Addressing mental health issues in rap music has never been a priority, but has always had a place. While the Geto Boys' "Mind Playing Tricks On Me" and Notorious B.I.G.'s "Suicidal Thoughts" come to mind, this marked the year when music culture shifted mental health awareness from a thought to a movement. Here are five albums that addressed these issues head on this year.
A Seat At The Table
Mental health awareness doesn't just show itself in the form of struggle, but also through self-care. A Seat At The Table explores the realities of black death, hopelessness and even suicide, but also speaks to resilience, reclamation and survival from everyday issues that affect mental wellness.
Growing up in an environment coping with the aftermath of the L.A. riots, Vince Staples' childhood played out as a troublesome narrative faced with death, instability and many demons. In reverse chronological order, Prima Donna deals with anxiety, depression and paranoia stemming from a panic attack.
Flex the Antihero
Following the release of Salem in 2014, Flex the Antihero quickly fell off the radar. As it turns out, Flex had been battling depression, as well as the loss of a friend. In 2016, he returned with Born Rebels, an album that reveals vulnerability and truth.

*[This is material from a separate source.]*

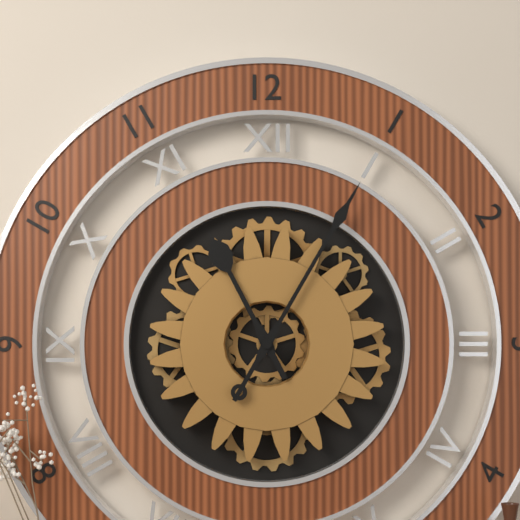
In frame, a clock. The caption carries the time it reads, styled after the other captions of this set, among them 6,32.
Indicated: 11,05
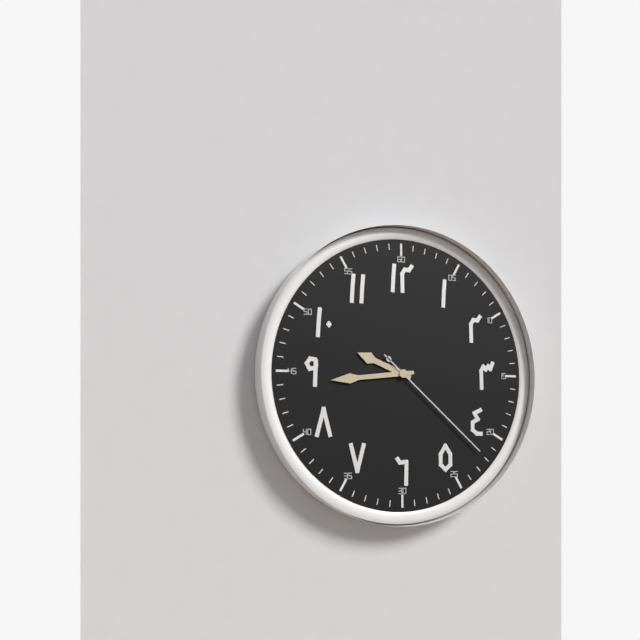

Toronto artist Dijah SB as been honest about her battles with depression and the stigma attached to it in both her music and through social media. The release of her EP, Manic Luxury, sparred with notions of looming addiction, self-esteem and suicide, but also offered a glimpse of hope and recovery.
Self-medication and mental health often go hand-in-hand, revealing a dark and torturous journey towards stability. Danny Brown, who's been open about his use of cocaine, pills and weed, uses Atrocity Exhibition as a way to document his own "Downward Spiral," showing the repercussions to serve as a PSA for others.